The school has also struggled to meet No Child Left Behind standards.

"Although Gaylord conjures up some feelings for some, when you look at it from a cost perspective, we are right within our guidelines," Weisskopf said.

Weisskopf said she hopes the community sees that the intention is to create a setting in which South Hills teachers can dig into solutions.

"I hope they understand that for schools to be successful, they need the time to plan," she said. "The whole point of this is to improve."

Isn't it a relief to know that federal guidelines were followed? I mean, we wouldn't want anyone spending money foolishly, now would we?

Let's face it: the problems with public education are legion, and they've proved resistant to such efforts as spending money carefully, spending money wildly, and spending money rampantly. So now we're thinking out of the box, insisting that educators spend money extravagantly and tangentially, in the hopes that finally money will be able in some miraculous way to solve the woes of institutional public schooling.

Of course, doing all these things ignores the fact that schools are a reflection of our communities, and as our communities become increasingly violent, sexualized, isolated, ill-mannered, unappreciative of education except in the most utilitarian way, and steeped in the dysfunctional nuclear breakdown of the nuclear family, it's hard to imagine that a little more money at a luxury resort will have any effect at all.

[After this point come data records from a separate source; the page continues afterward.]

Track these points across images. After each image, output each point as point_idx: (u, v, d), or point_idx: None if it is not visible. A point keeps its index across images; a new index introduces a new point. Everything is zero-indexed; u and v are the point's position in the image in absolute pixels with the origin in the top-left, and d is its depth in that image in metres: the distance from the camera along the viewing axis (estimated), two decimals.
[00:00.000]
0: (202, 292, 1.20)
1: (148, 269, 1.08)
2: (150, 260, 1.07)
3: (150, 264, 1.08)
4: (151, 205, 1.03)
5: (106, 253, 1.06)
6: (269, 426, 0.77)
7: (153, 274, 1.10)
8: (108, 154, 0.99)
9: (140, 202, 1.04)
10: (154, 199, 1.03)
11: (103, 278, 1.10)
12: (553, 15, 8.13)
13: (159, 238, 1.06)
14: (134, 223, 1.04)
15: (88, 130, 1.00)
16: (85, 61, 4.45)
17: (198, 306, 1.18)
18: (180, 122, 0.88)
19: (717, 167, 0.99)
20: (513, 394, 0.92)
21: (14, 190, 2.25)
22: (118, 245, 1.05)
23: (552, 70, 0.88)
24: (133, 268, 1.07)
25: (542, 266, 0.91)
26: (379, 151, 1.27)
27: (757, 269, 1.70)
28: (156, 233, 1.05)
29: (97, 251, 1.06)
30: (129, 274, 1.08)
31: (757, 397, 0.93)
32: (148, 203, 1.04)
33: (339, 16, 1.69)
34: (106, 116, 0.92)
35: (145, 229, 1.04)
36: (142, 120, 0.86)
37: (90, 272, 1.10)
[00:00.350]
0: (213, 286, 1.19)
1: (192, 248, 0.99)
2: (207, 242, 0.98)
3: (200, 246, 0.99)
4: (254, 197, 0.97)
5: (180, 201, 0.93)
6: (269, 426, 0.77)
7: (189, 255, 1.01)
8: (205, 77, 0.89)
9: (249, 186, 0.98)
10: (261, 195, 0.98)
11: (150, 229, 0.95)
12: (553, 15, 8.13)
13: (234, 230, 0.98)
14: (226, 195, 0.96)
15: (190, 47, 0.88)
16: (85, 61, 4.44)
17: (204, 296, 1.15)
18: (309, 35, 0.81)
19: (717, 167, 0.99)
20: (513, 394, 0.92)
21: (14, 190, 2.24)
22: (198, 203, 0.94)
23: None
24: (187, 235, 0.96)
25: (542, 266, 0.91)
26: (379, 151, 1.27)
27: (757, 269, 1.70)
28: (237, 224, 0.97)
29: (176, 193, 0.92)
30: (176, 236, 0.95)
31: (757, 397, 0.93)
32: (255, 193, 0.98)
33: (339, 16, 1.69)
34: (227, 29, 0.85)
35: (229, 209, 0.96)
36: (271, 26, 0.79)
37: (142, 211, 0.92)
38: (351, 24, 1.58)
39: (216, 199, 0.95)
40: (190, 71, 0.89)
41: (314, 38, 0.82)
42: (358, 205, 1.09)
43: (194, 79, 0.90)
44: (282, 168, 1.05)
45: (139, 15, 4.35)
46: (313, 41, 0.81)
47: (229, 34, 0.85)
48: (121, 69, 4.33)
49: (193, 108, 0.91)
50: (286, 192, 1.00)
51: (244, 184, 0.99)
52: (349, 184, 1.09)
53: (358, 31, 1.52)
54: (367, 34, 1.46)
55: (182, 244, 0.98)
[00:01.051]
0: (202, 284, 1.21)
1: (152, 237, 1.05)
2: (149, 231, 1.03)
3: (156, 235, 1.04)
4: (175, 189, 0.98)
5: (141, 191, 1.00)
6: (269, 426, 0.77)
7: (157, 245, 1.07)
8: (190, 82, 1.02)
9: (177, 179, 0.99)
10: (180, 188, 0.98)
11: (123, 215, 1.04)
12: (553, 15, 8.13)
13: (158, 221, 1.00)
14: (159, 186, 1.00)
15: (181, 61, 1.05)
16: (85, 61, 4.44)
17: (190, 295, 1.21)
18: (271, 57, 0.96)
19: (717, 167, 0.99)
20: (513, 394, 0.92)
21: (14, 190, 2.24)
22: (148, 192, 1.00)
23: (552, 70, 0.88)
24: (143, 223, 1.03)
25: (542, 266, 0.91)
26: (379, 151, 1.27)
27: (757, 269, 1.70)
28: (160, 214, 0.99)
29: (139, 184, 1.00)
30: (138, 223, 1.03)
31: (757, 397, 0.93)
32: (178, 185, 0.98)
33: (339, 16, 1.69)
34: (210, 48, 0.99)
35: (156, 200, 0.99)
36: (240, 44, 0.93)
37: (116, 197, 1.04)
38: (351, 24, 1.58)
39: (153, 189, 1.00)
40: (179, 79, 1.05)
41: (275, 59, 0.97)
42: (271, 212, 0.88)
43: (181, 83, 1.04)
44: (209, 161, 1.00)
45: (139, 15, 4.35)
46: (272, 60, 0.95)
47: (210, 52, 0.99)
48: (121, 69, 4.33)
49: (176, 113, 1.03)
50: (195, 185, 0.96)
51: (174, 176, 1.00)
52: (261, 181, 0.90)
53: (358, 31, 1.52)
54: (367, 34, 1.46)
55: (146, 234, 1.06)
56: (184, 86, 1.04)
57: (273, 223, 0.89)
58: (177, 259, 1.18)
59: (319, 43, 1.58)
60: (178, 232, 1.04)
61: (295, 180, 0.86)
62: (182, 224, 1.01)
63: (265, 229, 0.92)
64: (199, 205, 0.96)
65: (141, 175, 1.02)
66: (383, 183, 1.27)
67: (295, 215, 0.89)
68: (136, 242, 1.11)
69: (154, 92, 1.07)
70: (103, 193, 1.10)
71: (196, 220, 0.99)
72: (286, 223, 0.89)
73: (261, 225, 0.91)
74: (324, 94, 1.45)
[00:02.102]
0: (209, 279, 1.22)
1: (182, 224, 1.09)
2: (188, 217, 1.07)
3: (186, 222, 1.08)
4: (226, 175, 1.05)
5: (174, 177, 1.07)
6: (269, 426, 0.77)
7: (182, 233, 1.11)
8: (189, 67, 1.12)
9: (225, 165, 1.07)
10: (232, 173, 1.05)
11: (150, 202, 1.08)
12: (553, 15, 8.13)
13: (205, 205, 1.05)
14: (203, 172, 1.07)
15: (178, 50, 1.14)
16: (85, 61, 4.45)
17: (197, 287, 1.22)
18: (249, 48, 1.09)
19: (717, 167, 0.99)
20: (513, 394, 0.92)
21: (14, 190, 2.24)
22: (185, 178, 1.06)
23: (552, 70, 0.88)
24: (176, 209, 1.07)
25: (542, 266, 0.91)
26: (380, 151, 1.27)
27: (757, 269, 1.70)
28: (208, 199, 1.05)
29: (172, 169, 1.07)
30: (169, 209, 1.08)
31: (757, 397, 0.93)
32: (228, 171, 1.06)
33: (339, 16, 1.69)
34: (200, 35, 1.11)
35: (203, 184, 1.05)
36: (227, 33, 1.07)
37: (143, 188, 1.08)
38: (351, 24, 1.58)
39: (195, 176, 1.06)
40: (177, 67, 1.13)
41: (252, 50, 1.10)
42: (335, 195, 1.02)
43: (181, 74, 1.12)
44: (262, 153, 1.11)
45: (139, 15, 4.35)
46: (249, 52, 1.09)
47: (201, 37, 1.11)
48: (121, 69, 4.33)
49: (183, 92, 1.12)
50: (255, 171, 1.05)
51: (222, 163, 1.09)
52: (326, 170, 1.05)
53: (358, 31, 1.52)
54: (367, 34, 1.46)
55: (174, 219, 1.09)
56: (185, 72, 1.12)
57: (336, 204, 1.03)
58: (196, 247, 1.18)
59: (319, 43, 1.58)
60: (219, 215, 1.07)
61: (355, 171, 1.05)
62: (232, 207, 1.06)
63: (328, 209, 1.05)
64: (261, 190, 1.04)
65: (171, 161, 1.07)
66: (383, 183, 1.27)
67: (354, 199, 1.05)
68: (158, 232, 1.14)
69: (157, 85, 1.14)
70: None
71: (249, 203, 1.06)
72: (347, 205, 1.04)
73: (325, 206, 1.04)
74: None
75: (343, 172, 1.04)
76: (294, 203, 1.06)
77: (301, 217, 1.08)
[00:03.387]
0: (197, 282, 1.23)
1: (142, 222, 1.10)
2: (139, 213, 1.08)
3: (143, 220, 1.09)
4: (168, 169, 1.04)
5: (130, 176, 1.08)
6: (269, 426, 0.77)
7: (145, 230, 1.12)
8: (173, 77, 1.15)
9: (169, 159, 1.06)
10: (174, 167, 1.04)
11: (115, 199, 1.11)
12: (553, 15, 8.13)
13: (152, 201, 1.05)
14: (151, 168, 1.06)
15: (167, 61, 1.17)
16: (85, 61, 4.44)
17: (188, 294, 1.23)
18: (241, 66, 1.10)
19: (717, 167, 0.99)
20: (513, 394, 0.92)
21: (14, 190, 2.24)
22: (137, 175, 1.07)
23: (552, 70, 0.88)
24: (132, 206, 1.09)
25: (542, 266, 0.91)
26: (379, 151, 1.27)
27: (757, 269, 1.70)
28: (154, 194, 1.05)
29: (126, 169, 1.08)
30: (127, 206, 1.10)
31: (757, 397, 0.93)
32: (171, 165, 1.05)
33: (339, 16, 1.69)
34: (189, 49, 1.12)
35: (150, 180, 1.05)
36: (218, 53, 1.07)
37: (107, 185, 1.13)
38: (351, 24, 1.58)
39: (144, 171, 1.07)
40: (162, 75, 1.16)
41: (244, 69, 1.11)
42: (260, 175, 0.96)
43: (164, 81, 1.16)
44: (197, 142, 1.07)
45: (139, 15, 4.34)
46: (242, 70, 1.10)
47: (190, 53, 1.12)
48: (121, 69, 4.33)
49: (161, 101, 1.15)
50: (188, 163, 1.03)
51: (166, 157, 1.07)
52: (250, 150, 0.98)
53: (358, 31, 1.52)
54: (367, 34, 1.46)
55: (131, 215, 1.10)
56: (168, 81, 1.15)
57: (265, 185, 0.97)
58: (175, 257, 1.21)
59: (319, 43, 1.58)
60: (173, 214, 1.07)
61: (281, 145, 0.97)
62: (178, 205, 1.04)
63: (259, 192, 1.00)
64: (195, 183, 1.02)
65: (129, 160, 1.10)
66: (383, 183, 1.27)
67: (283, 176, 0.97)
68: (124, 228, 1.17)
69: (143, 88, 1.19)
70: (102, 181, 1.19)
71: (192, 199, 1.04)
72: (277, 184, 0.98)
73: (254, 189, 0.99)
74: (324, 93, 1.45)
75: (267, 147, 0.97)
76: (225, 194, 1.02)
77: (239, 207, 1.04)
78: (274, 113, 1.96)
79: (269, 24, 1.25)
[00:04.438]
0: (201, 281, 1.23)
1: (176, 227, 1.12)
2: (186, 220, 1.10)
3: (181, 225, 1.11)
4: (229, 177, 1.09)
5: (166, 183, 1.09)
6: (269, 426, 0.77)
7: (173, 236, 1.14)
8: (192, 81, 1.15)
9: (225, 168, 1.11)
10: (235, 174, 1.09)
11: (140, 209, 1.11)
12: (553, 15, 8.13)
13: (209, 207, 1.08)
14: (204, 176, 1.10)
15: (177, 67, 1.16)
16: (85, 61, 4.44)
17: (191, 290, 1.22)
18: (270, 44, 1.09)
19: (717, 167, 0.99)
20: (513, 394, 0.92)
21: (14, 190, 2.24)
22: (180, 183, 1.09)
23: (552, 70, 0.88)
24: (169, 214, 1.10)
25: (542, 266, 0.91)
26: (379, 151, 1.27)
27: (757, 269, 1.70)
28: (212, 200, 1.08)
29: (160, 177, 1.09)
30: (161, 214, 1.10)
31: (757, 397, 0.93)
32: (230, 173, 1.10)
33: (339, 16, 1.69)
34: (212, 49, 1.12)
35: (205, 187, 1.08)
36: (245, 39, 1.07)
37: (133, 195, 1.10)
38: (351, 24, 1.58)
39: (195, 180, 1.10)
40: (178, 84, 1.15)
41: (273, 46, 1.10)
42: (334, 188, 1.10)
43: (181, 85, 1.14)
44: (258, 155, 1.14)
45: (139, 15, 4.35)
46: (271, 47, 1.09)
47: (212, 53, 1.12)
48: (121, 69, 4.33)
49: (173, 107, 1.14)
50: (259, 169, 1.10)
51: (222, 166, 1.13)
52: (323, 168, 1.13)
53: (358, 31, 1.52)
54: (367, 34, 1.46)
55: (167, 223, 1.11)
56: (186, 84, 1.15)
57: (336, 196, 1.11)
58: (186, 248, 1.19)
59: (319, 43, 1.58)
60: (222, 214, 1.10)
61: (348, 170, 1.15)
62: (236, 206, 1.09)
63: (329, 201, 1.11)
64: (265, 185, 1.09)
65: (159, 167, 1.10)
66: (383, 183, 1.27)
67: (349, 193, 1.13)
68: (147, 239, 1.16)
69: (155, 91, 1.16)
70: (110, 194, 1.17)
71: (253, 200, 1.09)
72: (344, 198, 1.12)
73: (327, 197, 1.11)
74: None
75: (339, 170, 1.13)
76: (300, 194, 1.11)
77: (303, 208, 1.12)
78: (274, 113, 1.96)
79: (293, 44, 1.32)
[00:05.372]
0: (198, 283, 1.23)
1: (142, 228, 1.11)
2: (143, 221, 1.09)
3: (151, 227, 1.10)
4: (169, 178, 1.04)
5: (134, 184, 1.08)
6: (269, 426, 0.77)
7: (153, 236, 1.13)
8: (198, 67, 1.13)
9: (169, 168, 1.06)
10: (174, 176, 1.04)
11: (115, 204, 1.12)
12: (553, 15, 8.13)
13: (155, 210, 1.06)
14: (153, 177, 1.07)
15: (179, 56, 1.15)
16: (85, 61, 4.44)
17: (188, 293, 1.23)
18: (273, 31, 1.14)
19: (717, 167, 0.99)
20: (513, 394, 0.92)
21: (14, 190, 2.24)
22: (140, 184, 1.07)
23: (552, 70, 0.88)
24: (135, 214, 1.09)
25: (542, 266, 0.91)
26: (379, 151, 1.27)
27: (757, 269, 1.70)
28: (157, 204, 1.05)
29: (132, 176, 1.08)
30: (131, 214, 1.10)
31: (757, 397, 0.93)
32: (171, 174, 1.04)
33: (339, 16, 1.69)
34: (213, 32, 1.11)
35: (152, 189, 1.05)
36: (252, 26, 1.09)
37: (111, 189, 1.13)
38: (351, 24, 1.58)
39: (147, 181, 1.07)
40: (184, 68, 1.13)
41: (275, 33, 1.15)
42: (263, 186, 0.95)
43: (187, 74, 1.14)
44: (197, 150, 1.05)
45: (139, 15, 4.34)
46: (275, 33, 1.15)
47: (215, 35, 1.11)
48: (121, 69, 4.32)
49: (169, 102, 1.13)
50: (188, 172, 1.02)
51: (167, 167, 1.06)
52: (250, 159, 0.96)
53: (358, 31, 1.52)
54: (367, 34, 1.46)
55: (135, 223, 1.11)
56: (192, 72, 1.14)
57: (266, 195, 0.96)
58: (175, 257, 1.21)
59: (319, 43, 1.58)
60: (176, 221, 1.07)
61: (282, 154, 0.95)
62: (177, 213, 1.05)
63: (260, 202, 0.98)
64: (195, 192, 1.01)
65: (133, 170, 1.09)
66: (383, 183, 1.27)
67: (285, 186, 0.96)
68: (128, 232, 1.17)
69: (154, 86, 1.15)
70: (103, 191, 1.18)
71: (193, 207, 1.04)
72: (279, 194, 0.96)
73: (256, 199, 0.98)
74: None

Why do educators continue to think that cash will solve what has become a societal problem? I think that's the $64,000 question.


Oremus said...

That is so SICKENING! Especially when we are struggling, personally, to make ends meet and having to decide which books/and courses we will not get to buy this year!

MommaLlama said...

You know, I think I would like to apply for a grant for my own teacher retreat (the TEA would say that my 'school' doesn't meet their standards, right?!)... maybe a group of us could go to the Gaylord for a "WORKING RETREAT" at taxpayers expense... what a swell deal that would be!

Clayton R said...

I am apalled by Nancy Weiskopf's actions. I am a Ph.D. candidate in economics with a focus on educational issues and I cam across this blog while performing research on abuses in the educational system. Ms. Weiskopf should be ashamed of herself. She is doing a disservice to her students, to the taxpayers, and to our future. But hey, she got to have a nice weekend at a fancy resort.
In any event, I would bet that at least one law was broken by this little junket and I intend to inform my friend who has helped me with my dissertation...oh...he happens to be an assistant united states attorney. I'm sure the DOJ will enjoy learning of this abuse of federal funds.